Exemplos de intervenções de comunicação para a conservação que visam modificar comportamentos específicos (isto é, promover comportamentos compatíveis e desestimular comportamentos incompatíveis com conservação) vão desde um simples sinal de trânsito ao lado da rodovia indicando a travessia que animais silvestres, o que faz com que os motoristas reduzam a velocidade e redobrem a atenção e, desse modo, evitem atropelamentos, até campanhas com apelos emocionais e sociais utilizando diferentes mídias para criar ou reforçar a percepção de que determinado comportamento, comprar animais silvestres, por exemplo, é reprovável dos pontos de vista moral e social.
Como Comunicar
Por ter um foco mais estreito, a comunicação é mais efetiva que a educação em mudar comportamentos específicos. Uma prova disso é o padrão de consumo dos jovens: são principalmente os profissionais de marketing (os grandes especialistas em mudança de comportamento) que, por meio da propaganda, definem – de forma específica – o que e quanto os jovens vão comprar, apesar das repetidas lições dos educadores ambientais sobre como o consumo – de forma geral – ameaça o meio ambiente. Por outro lado, o simples termo “modificar comportamento” pode causar desconforto em alguns círculos. O uso de métodos persuasivos e a comunicação parcial dos fatos, tipicamente usado em propaganda para influenciar comportamentos, pode ser interpretado como doutrinamento ou, no mínimo, como uma indesejável imposição de valores. Isso suscita questionamentos acerca da legitimidade dessa abordagem, especialmente entre os educadores acostumados a pensar na pedagogia como ferramenta de libertação e de autonomia.
Ética
A conservação da biodiversidade, no entanto, é uma disciplina que tem seus valores próprios. Enquanto a ecologia se alinha com a noção tradicional de que “ciência é neutra” e trata estritamente de desvendar a verdade por trás do mundo natural sem fazer juízo de valor, a conservação, por outro lado, nasceu em resposta a um problema – a perda de biodiversidade – e tem como missão resolvê-lo. Enquanto em ecologia não existe o bem e o mal, nem melhor e pior, a conservação possui uma ética particular, sintetizada por Aldo Leopold em A Ética da Terra (no clássico A Sand County Almanac) como “uma coisa está certa quando tende a preservar a integridade, a estabilidade e a beleza da comunidade biótica; está errada quando tem a tendência inversa”. Errado em conservação é o comportamento humano que ameaça a biodiversidade. Portanto, o papel do educador e comunicador conservacionista é, por definição, usar a educação e a comunicação para mudar o comportamento humano em benefício da biodiversidade.

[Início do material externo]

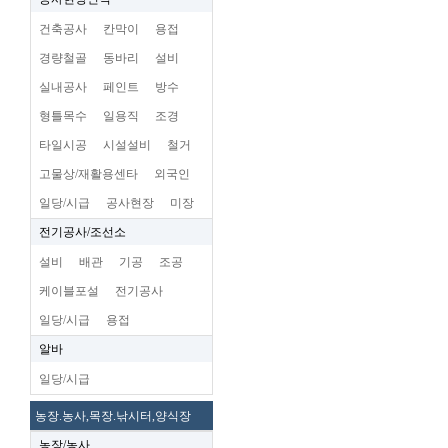
건축공사
칸막이
용접
경량철골
동바리
설비
실내공사
페인트
방수
형틀목수
일용직
조경
타일시공
시설설비
철거
고물상/재활용센타
외국인
일당/시급
공사현장
미장
전기공사/조선소
설비
배관
기공
조공
케이블포설
전기공사
일당/시급
용접
알바
일당/시급
농장.농사,목장.낚시터,양식장
농장/농사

Claro que, como cidadão, o educador e comunicador conservacionista deve evitar o conflito entre os interesses da conservação e os dos segmentos sociais afetados. A participação pública no processo de tomada de decisões é umas das abordagens geralmente associadas à educação e comunicação como uma maneira de fortalecer a legitimidade e aumentar a efetividade da conservação. Antes de mais nada, porém, o educador e comunicador conservacionista deve entender o seu público. Mais especificamente, ele deve conhecer os diferentes fatores que determinam os comportamentos de relevância para a conservação. Exemplos de tais fatores são as necessidades e expectativas, os valores, sentimentos, conhecimentos, crenças, atitudes e normas sociais. A fim de pesquisar, entender, prever e melhor influenciar comportamentos, o educador e comunicador conservacionista deve lançar mão das teorias e métodos das ciências sociais, em particular do emergente campo da Psicologia da Conservação. Tema para uma próxima coluna.